Extra functionality for BusinessObjects Explorer
The onDemand application of BusinessObjects Explorer gives a good indication of the product functionality. While I appreciate BusinessObjects Explorer is not touted as a consumer based Web2.0 application, it could be improved to include extra functionality exemplified in other applications such as Swivel and Google Spreadsheet. Given that more and more raw data is going to be released by governments around the world it would be useful for SAP to develop a more consumer centric onDemand BI application. This could compete with servces such as Swivel and Google.
I uploaded the same data file to Google Spreadsheet and Swivel in order to compare some of their features. One of the most useful applications offered by Google Spreadsheets for data analysis is the Motion Chart gaget. It allows you to see trends over time, and is a powerful means of quickly analysing large volumes of data (see the motion chart for this data at Google).
From an comparison of Swivel and Google features, I have listed some improvements to BusinessObjects Explorer below, which would make it a more useful consumer BI tool:
BI OnDemand strategy
One of the questions is whether Explorer onDemand is seeking to be a consumer Web 2.0 analysis tool, or whether it is seen mearly as a demo product for the corporate version.
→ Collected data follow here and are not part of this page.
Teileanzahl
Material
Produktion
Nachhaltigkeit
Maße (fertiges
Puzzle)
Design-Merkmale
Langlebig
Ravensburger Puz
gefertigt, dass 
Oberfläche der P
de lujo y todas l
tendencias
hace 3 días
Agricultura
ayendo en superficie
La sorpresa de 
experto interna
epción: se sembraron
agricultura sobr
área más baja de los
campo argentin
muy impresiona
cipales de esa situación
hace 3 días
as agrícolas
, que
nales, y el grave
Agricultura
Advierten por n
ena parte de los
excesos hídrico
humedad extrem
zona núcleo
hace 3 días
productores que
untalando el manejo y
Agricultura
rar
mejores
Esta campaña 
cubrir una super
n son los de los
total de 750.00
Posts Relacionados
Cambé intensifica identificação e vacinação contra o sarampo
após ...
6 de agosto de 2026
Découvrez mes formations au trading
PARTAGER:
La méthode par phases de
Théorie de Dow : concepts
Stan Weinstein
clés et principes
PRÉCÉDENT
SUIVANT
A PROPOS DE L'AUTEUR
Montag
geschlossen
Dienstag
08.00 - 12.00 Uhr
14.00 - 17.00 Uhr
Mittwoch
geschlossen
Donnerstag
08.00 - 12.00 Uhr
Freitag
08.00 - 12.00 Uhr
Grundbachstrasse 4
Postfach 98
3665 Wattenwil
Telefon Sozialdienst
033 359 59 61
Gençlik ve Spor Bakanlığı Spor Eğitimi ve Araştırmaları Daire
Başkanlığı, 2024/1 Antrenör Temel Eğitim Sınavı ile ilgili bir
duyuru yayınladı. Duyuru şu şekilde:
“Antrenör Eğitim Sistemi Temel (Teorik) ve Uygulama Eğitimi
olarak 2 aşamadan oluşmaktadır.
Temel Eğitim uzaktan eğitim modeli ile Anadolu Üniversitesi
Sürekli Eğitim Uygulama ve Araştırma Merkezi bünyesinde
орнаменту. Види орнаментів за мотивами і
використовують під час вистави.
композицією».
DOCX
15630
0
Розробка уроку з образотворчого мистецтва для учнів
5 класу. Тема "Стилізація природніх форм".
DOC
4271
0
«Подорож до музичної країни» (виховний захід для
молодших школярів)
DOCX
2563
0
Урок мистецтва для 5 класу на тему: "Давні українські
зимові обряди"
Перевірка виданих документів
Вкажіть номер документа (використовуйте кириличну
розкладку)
If the objective is the latter, then the recommendations above are probably not realistic. However, a more interesting business model might be to develop these features, and offer Explorer to the public as a feature rich Web 2.0 Business Intelligence application. This would increase its profile, and could entice businesses to investigate the corporate version if they are satisfied with the consumer product. The freemium business model works in this way, and perhaps SAP should utilise this as part of their overall BI onDemand strategy.
The demand for extensive cloud based analytical solutions is increasing, as more and more governments and organisations crowdsource data analytics. If SAP sees itself as a major player in this market, it needs to create a strong consumer product that demonstrates the BusinessObjects capabilities. Explorer onDemand already does this, but its feature set and usability needs to improve to compete with other comparable Web 2.0 products.